WHAT TO WORK ON> Images do not belong in the copy. Set down all the entries exactly.

MATERIAL PROVIDED>
__________________________________________________
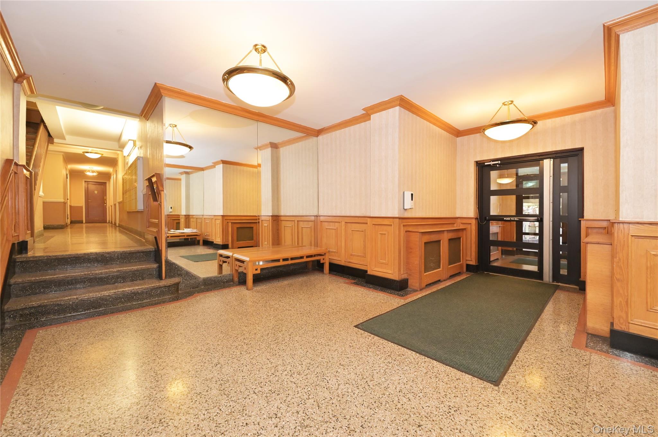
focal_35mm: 14
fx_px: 256
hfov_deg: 104.3
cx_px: 329
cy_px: 218
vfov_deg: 81.1
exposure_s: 1/80
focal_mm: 14
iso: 1600
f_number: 4.5
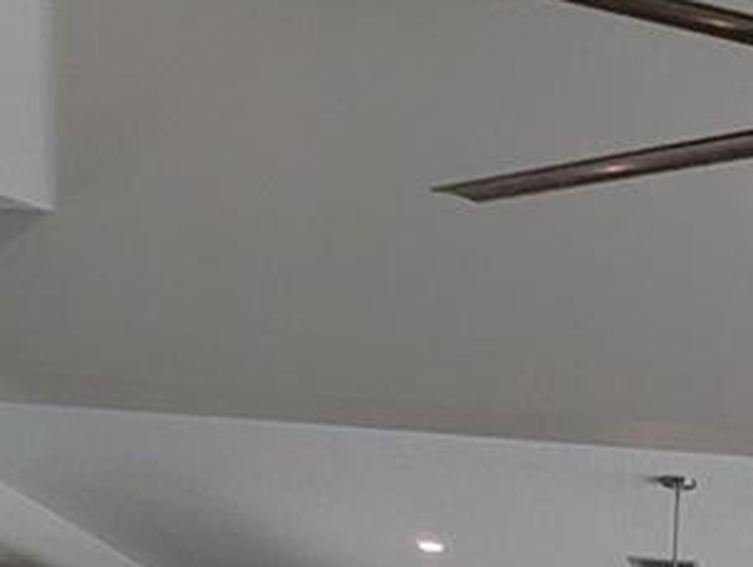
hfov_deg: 20.5
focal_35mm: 84
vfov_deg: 15.4
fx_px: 1830
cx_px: 1063
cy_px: 988
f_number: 2.2
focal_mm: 2.35
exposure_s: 1/239
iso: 49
__________________________________________________
ANSWER BOX>
focal_35mm: 14
fx_px: 256
hfov_deg: 104.3
cx_px: 329
cy_px: 218
vfov_deg: 81.1
exposure_s: 1/80
focal_mm: 14
iso: 1600
f_number: 4.5
hfov_deg: 20.5
focal_35mm: 84
vfov_deg: 15.4
fx_px: 1830
cx_px: 1063
cy_px: 988
f_number: 2.2
focal_mm: 2.35
exposure_s: 1/239
iso: 49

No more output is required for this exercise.